Sunday, June 23, 2013

'Forgetfulness: A Series'

As mentioned last January, my poem, "Forgetfulness: A Series," was accepted for publication in the 2013 Bacopa Literary Review, which is based in Gainesville, Florida. The Review was released last month, and I still haven't received my contributor's copy (they initially sent it to Iloilo, Philipines [sic]). [Update, June 29: My copy's finally here!] The writers, as stated in the website, come from India to Ireland, Canada to the Chuvash Republic, Indonesia to Nigeria.

https://writersalliance.org/bacopa-literary-review/bacopa-literary-review-back-issues/

*     *     *     *     *

i.

Tell me again of that city we built
with only the mud and stone that filled the garden
behind our house. It was beautiful, yes? How the buildings
spiralled to the sky with blatant ambition, how their windows
reflected the light coming from the stars, seeming to create
towers of fire visibly burning from a thousand miles.
I remember the chimney with its red brick,
the front door pavement chipping away on the edges,
the moss that colored the white-washed walls
perpetually wet with rain and sprinkler water.
I remember the morning views from our bedroom, how the clouds
would seem to glide past the shrubbery thriving on the terrace.
Those were cold mornings, weren't they? How we'd shiver
in bed, layer our bodies with blankets bought fifteen years ago
in some flea market in Bangkok. Good times, I remember.

ii.

Remember, grandmother says, the stories you once knew
by heart. But my grandmother is fast fading away,
too eager, it seems, to take her shadow's place on the wooden floor.

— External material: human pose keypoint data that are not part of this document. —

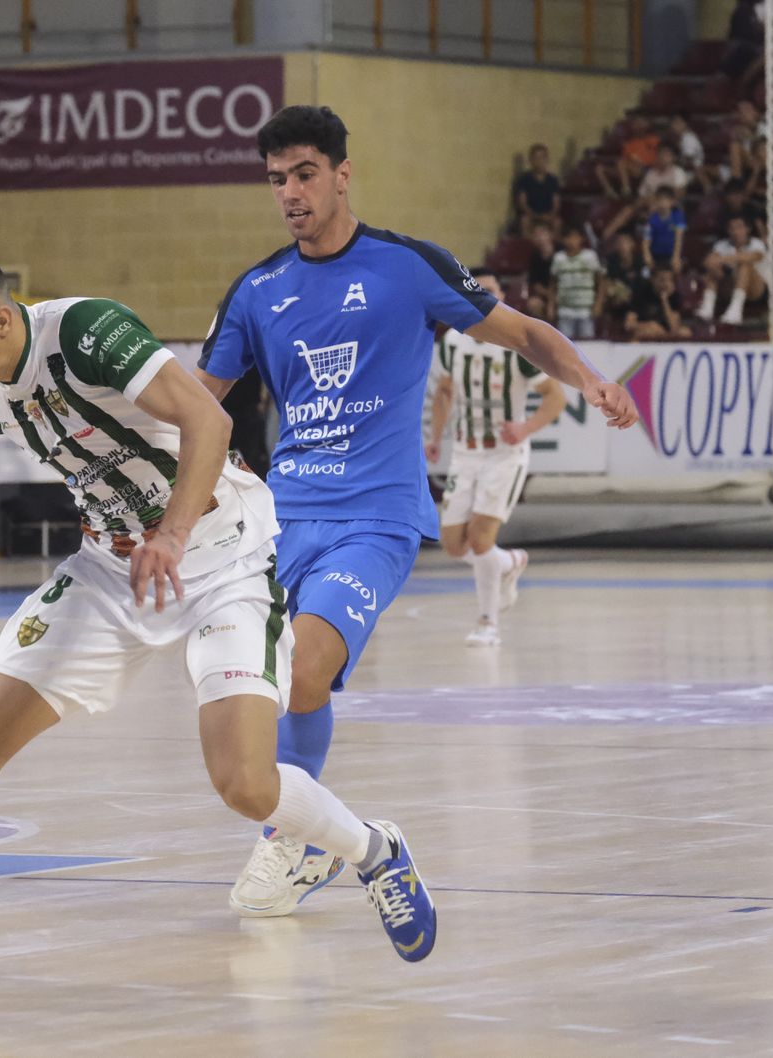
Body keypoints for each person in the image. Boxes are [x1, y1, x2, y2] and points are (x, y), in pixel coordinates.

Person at [0, 242, 432, 1003]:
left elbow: (208, 419)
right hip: (112, 569)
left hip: (223, 559)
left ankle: (374, 850)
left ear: (1, 321)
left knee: (244, 784)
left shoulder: (86, 330)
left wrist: (173, 533)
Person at [194, 105, 638, 920]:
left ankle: (292, 842)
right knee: (275, 689)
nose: (289, 193)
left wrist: (592, 381)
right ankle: (310, 833)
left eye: (303, 175)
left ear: (341, 174)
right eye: (276, 180)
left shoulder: (407, 265)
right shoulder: (257, 290)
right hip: (281, 518)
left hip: (377, 517)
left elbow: (525, 334)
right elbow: (196, 405)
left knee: (304, 669)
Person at [425, 270, 565, 645]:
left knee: (481, 539)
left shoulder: (517, 345)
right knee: (453, 544)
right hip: (465, 453)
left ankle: (488, 622)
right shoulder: (453, 341)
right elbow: (444, 391)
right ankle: (510, 562)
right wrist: (435, 436)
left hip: (504, 454)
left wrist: (525, 428)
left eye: (489, 290)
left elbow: (556, 398)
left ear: (501, 296)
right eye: (476, 289)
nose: (482, 295)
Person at [698, 216, 769, 325]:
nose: (736, 232)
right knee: (712, 271)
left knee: (744, 266)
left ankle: (736, 310)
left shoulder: (756, 243)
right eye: (732, 228)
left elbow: (753, 257)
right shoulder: (721, 245)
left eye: (739, 228)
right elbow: (707, 261)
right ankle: (707, 309)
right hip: (731, 285)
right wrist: (716, 269)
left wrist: (722, 259)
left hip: (756, 290)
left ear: (747, 229)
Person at [550, 226, 605, 340]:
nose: (572, 241)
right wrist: (551, 305)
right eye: (569, 237)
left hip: (586, 310)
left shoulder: (590, 256)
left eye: (575, 237)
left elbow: (600, 282)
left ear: (581, 239)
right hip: (565, 311)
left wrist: (598, 303)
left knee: (588, 346)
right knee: (564, 345)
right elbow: (553, 284)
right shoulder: (559, 258)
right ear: (564, 240)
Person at [627, 263, 693, 339]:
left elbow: (674, 327)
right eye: (662, 279)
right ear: (652, 279)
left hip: (667, 333)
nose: (666, 284)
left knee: (684, 332)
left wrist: (665, 300)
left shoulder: (674, 296)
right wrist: (650, 325)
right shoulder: (641, 293)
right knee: (646, 331)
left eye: (669, 280)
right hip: (646, 332)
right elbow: (629, 324)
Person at [512, 144, 560, 238]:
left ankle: (551, 245)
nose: (539, 161)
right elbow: (522, 203)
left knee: (557, 222)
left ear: (546, 159)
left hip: (548, 216)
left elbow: (556, 204)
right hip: (531, 216)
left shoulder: (553, 180)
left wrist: (550, 215)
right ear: (531, 160)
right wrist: (536, 216)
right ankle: (531, 244)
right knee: (524, 221)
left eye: (542, 157)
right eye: (536, 158)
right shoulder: (524, 179)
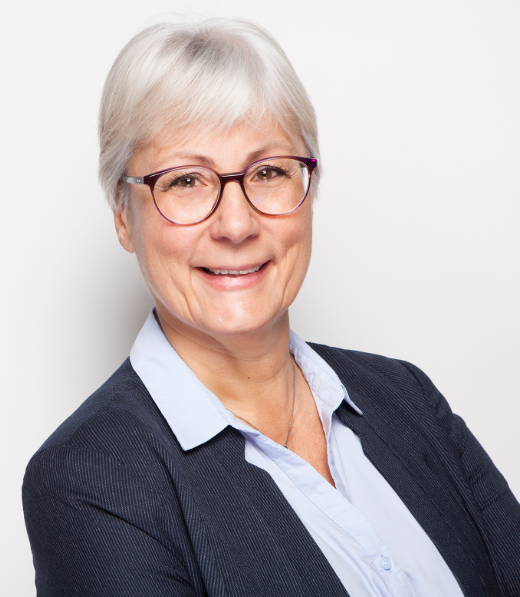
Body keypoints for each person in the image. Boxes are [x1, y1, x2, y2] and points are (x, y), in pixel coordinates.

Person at [22, 18, 520, 597]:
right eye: (185, 181)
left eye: (268, 172)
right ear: (122, 217)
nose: (236, 225)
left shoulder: (407, 397)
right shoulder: (91, 480)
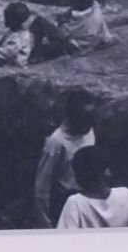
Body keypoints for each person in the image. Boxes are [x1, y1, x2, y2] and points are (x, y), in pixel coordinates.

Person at [34, 93, 99, 226]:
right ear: (73, 117)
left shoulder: (88, 131)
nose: (90, 122)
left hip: (89, 195)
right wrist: (45, 221)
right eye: (85, 117)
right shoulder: (56, 142)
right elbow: (42, 187)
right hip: (65, 200)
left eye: (91, 117)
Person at [57, 146, 128, 229]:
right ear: (107, 172)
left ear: (77, 175)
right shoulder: (125, 194)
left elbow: (64, 238)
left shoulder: (75, 203)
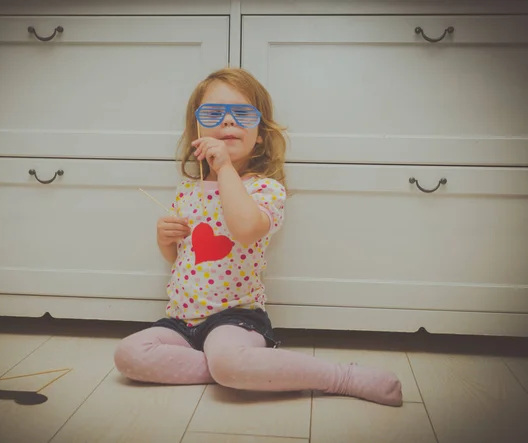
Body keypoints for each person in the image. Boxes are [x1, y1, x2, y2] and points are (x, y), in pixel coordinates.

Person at [114, 67, 402, 407]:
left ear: (260, 134)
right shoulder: (186, 191)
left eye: (242, 114)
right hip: (181, 319)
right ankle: (232, 370)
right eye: (213, 113)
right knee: (128, 354)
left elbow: (246, 229)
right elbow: (185, 259)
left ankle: (340, 376)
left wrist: (223, 169)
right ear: (196, 129)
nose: (227, 122)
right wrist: (165, 241)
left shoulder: (264, 188)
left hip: (235, 317)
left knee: (229, 357)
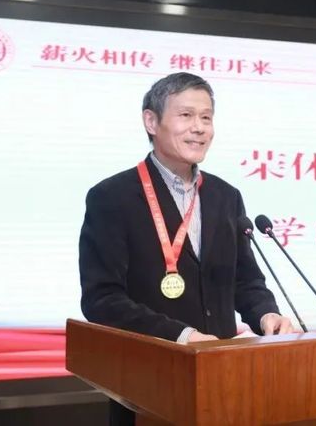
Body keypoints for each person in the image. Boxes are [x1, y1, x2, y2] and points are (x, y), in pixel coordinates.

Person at [78, 72, 298, 425]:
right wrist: (183, 337)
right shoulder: (112, 197)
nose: (199, 128)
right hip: (148, 387)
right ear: (151, 122)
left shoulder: (225, 196)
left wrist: (265, 315)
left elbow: (245, 282)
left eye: (206, 117)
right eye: (186, 115)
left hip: (224, 382)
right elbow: (101, 300)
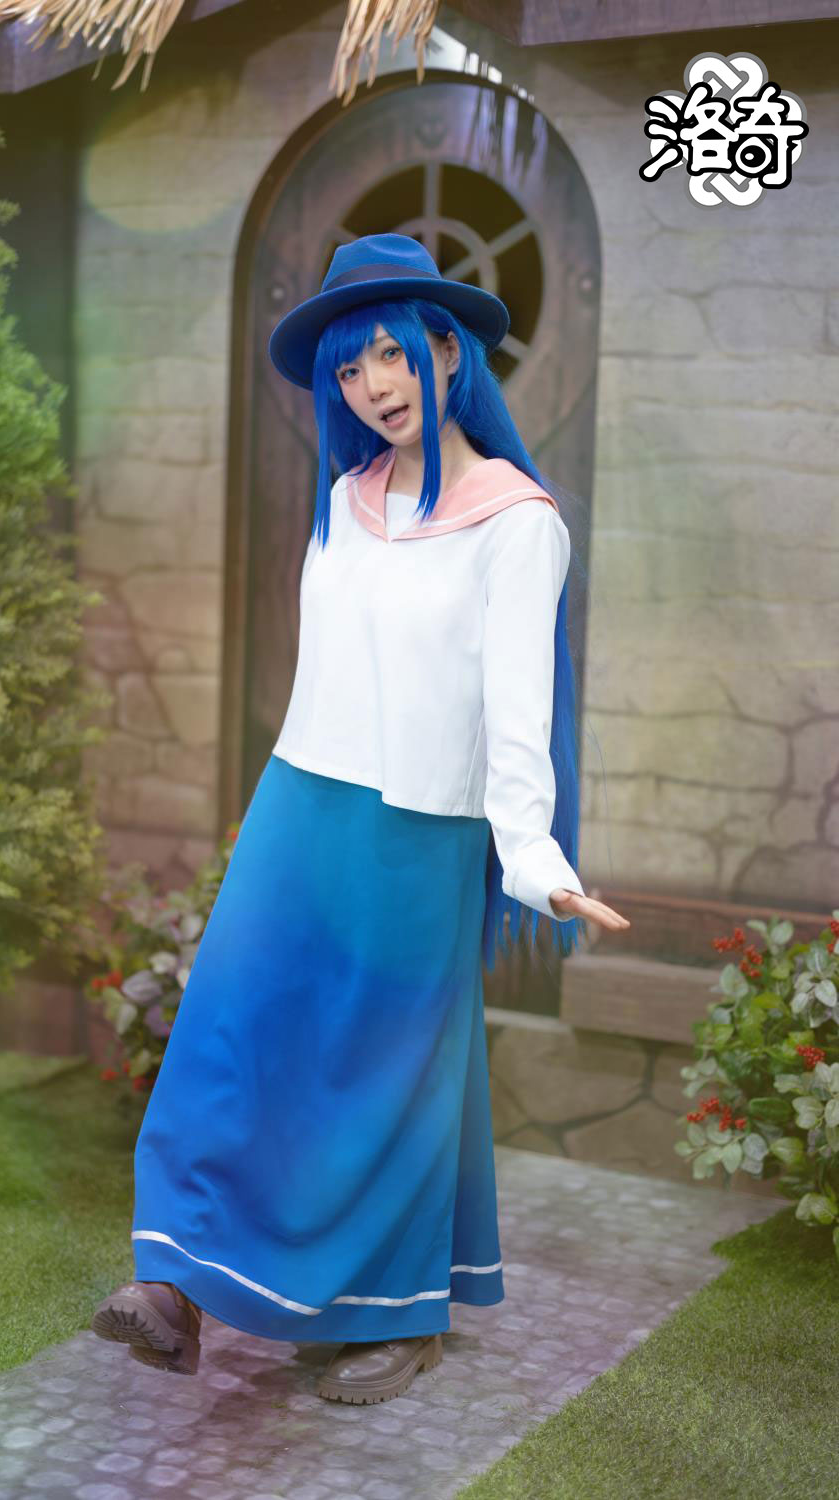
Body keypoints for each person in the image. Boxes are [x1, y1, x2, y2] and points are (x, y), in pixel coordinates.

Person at [91, 232, 630, 1405]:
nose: (372, 385)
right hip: (301, 802)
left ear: (450, 351)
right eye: (347, 367)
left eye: (391, 353)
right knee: (227, 1026)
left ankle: (398, 1317)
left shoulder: (518, 522)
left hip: (420, 832)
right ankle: (174, 1283)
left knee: (383, 1076)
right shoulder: (343, 501)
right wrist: (283, 806)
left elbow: (516, 713)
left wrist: (533, 858)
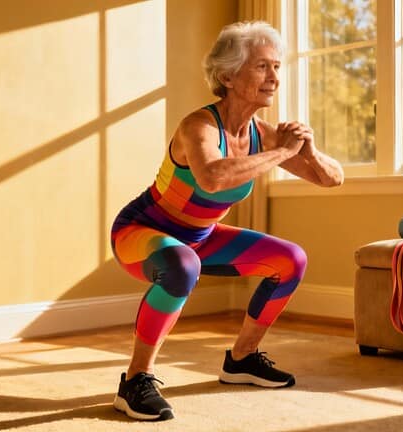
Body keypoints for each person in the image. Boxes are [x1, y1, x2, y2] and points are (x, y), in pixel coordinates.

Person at [110, 21, 344, 421]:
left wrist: (310, 149)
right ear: (228, 76)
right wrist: (284, 153)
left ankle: (241, 360)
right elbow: (213, 177)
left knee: (291, 259)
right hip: (144, 232)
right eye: (262, 67)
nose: (274, 77)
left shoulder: (263, 134)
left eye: (276, 67)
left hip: (201, 236)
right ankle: (135, 380)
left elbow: (332, 178)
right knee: (182, 265)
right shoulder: (198, 126)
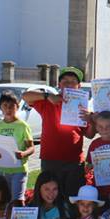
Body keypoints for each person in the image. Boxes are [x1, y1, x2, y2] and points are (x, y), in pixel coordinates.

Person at [22, 67, 92, 199]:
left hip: (74, 160)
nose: (69, 84)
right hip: (51, 159)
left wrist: (91, 120)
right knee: (50, 198)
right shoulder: (49, 102)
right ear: (59, 85)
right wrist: (48, 96)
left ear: (79, 86)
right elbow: (25, 96)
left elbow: (89, 134)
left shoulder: (83, 106)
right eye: (65, 81)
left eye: (73, 81)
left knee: (72, 198)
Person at [0, 91, 35, 205]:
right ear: (0, 107)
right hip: (2, 169)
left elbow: (31, 148)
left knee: (17, 200)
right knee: (3, 200)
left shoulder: (23, 126)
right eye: (5, 106)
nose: (8, 109)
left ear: (18, 106)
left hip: (18, 170)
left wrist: (23, 154)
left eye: (11, 106)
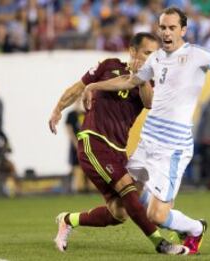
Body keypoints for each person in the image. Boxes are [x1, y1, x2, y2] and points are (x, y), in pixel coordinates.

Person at [83, 7, 210, 254]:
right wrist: (94, 86)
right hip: (148, 141)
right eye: (163, 27)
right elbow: (130, 80)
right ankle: (72, 221)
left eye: (172, 28)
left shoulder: (197, 56)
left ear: (183, 30)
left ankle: (195, 228)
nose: (166, 32)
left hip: (173, 147)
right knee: (128, 200)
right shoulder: (156, 58)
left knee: (156, 215)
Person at [49, 32, 189, 255]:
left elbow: (148, 102)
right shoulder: (108, 65)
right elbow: (79, 86)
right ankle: (160, 244)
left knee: (119, 212)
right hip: (94, 141)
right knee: (128, 189)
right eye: (146, 52)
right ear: (133, 51)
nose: (150, 57)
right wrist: (58, 108)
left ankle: (68, 220)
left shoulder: (151, 80)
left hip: (119, 149)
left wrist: (137, 77)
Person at [65, 101, 94, 193]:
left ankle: (90, 187)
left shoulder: (87, 113)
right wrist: (76, 143)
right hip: (76, 146)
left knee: (90, 166)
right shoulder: (71, 115)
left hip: (88, 145)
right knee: (77, 167)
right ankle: (79, 187)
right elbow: (69, 130)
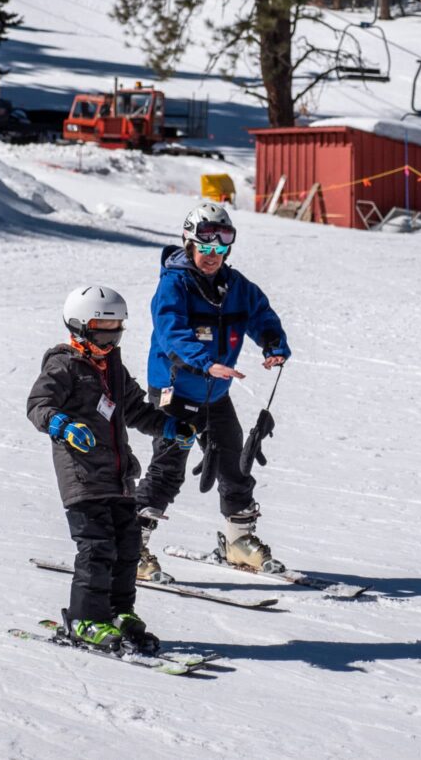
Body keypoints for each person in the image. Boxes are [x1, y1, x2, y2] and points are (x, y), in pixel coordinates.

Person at [26, 285, 195, 653]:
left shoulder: (113, 366)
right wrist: (63, 426)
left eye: (117, 329)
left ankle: (119, 611)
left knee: (128, 546)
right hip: (83, 477)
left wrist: (169, 426)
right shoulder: (63, 364)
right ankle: (85, 617)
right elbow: (38, 405)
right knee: (97, 548)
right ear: (80, 327)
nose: (111, 338)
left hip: (120, 478)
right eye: (104, 330)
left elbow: (134, 408)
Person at [134, 203, 291, 581]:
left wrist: (273, 345)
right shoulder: (174, 284)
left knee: (235, 464)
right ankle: (131, 545)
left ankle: (239, 540)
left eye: (222, 244)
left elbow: (261, 315)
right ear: (189, 243)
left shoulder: (236, 287)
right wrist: (205, 362)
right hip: (177, 392)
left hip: (215, 394)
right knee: (168, 469)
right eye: (205, 244)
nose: (213, 253)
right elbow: (172, 333)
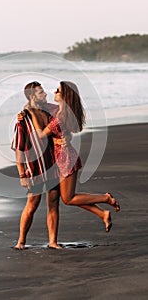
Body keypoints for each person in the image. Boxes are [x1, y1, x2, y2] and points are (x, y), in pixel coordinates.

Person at [26, 81, 120, 233]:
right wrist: (27, 108)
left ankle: (105, 198)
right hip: (61, 157)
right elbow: (40, 106)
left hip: (66, 159)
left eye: (58, 90)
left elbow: (41, 135)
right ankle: (102, 214)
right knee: (69, 197)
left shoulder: (61, 116)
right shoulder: (58, 109)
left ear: (64, 96)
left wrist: (31, 114)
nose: (54, 92)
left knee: (68, 199)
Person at [11, 81, 63, 250]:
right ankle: (21, 241)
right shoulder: (23, 119)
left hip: (53, 165)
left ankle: (53, 241)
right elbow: (19, 149)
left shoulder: (50, 111)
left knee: (54, 203)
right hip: (34, 168)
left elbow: (65, 112)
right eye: (41, 93)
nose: (45, 94)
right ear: (33, 96)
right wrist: (21, 174)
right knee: (32, 204)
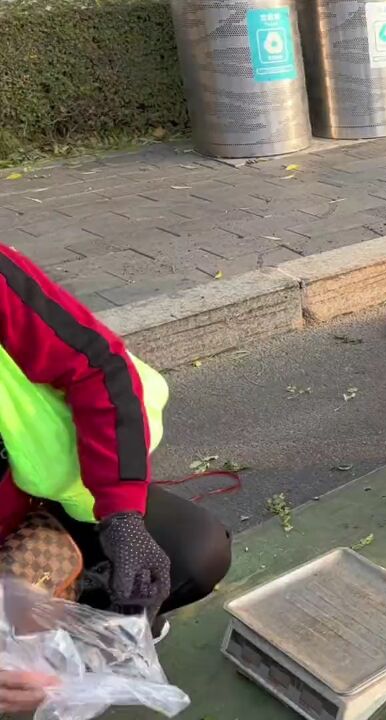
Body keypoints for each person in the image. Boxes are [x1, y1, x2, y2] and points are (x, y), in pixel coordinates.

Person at [0, 246, 231, 714]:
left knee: (192, 552)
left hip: (35, 510)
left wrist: (123, 519)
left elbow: (98, 367)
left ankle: (91, 643)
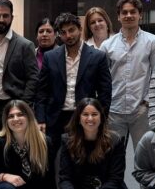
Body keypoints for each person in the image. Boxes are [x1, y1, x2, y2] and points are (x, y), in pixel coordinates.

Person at [101, 0, 155, 189]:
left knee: (147, 160)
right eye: (124, 12)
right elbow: (104, 79)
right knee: (111, 161)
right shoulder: (107, 45)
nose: (129, 15)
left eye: (132, 12)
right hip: (114, 111)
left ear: (140, 15)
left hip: (142, 111)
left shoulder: (153, 42)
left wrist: (148, 102)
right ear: (118, 16)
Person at [36, 12, 112, 165]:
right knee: (52, 161)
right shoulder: (51, 57)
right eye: (63, 32)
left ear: (80, 29)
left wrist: (100, 118)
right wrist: (40, 119)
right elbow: (42, 91)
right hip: (56, 117)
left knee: (84, 160)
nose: (68, 35)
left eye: (71, 30)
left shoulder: (98, 56)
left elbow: (105, 92)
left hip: (84, 116)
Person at [0, 0, 39, 146]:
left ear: (11, 17)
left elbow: (33, 78)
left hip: (13, 106)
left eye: (5, 16)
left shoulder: (25, 45)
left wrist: (23, 105)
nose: (1, 19)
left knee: (14, 147)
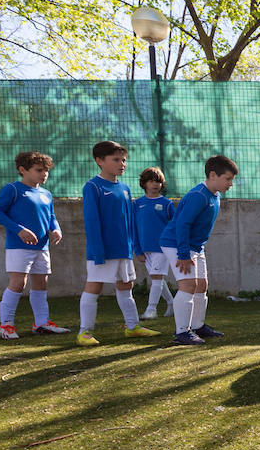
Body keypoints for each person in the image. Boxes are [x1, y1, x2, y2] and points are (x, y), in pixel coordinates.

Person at [78, 141, 159, 346]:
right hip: (103, 250)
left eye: (123, 160)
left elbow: (130, 220)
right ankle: (84, 333)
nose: (122, 163)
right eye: (116, 159)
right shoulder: (92, 186)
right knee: (94, 287)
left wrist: (135, 247)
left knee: (126, 285)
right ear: (99, 161)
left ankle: (132, 327)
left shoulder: (124, 188)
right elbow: (91, 221)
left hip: (124, 249)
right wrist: (97, 251)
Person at [0, 150, 70, 338]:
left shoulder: (46, 194)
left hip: (42, 247)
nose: (44, 174)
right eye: (39, 170)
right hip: (19, 246)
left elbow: (51, 217)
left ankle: (41, 324)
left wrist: (56, 229)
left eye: (46, 170)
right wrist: (19, 229)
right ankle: (6, 325)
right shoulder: (12, 189)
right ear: (22, 170)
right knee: (18, 283)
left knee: (41, 283)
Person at [160, 154, 238, 346]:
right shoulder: (198, 196)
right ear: (213, 175)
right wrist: (184, 254)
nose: (230, 184)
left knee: (201, 285)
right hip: (176, 243)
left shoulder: (215, 195)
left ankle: (197, 326)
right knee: (188, 285)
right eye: (227, 179)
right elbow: (182, 225)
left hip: (196, 246)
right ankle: (181, 332)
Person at [132, 166, 176, 319]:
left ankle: (151, 310)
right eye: (151, 181)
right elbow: (133, 229)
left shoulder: (167, 204)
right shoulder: (137, 204)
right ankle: (172, 304)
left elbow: (175, 225)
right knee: (158, 278)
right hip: (145, 249)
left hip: (162, 248)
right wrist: (137, 250)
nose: (155, 184)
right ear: (144, 183)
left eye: (158, 181)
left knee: (156, 278)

Her sly lips no longer part as often, no longer spill the secrets
she kept from the ten thousand people she'd met in her life. She only
    sleeps
to the gentle sway of her rocking chair, only speaks in her dreams.

Remember youth. Remember running down endless leaf-laden trails,
spending nights in haunted woods, waking to mornings filled with
    singing
from a hundred curious animals. How you stood on a cliff

gazing longingly at the bluish blur of a distant castle. Those days
were the best of your life, when adventure not merely consisted
of midnight trips to the bathroom or boiling water in the kitchen,

but much more, much farther. Substance comes to those
whose age deserves it - but my grandmother, who sits silent
on her rocking chair, never had a voyager's soul, nor a hunter's heart.

iii.

Think only of one thing, of something that will make you remember:
the gifts, the boxes of jewellery, the bouquets that cost a fortune.
The meanings we crafted for our words, the pictures we painted with
    our sentences.
Think of the tender kisses we planted on each other's neck, of our
    hands
searching the maps of our bodies for islands lost forever in the ocean
of skin-draped flesh. Afternoons standing on the balcony, a naked
    embrace
displayed before the sea and the sunset. Good times, I remember.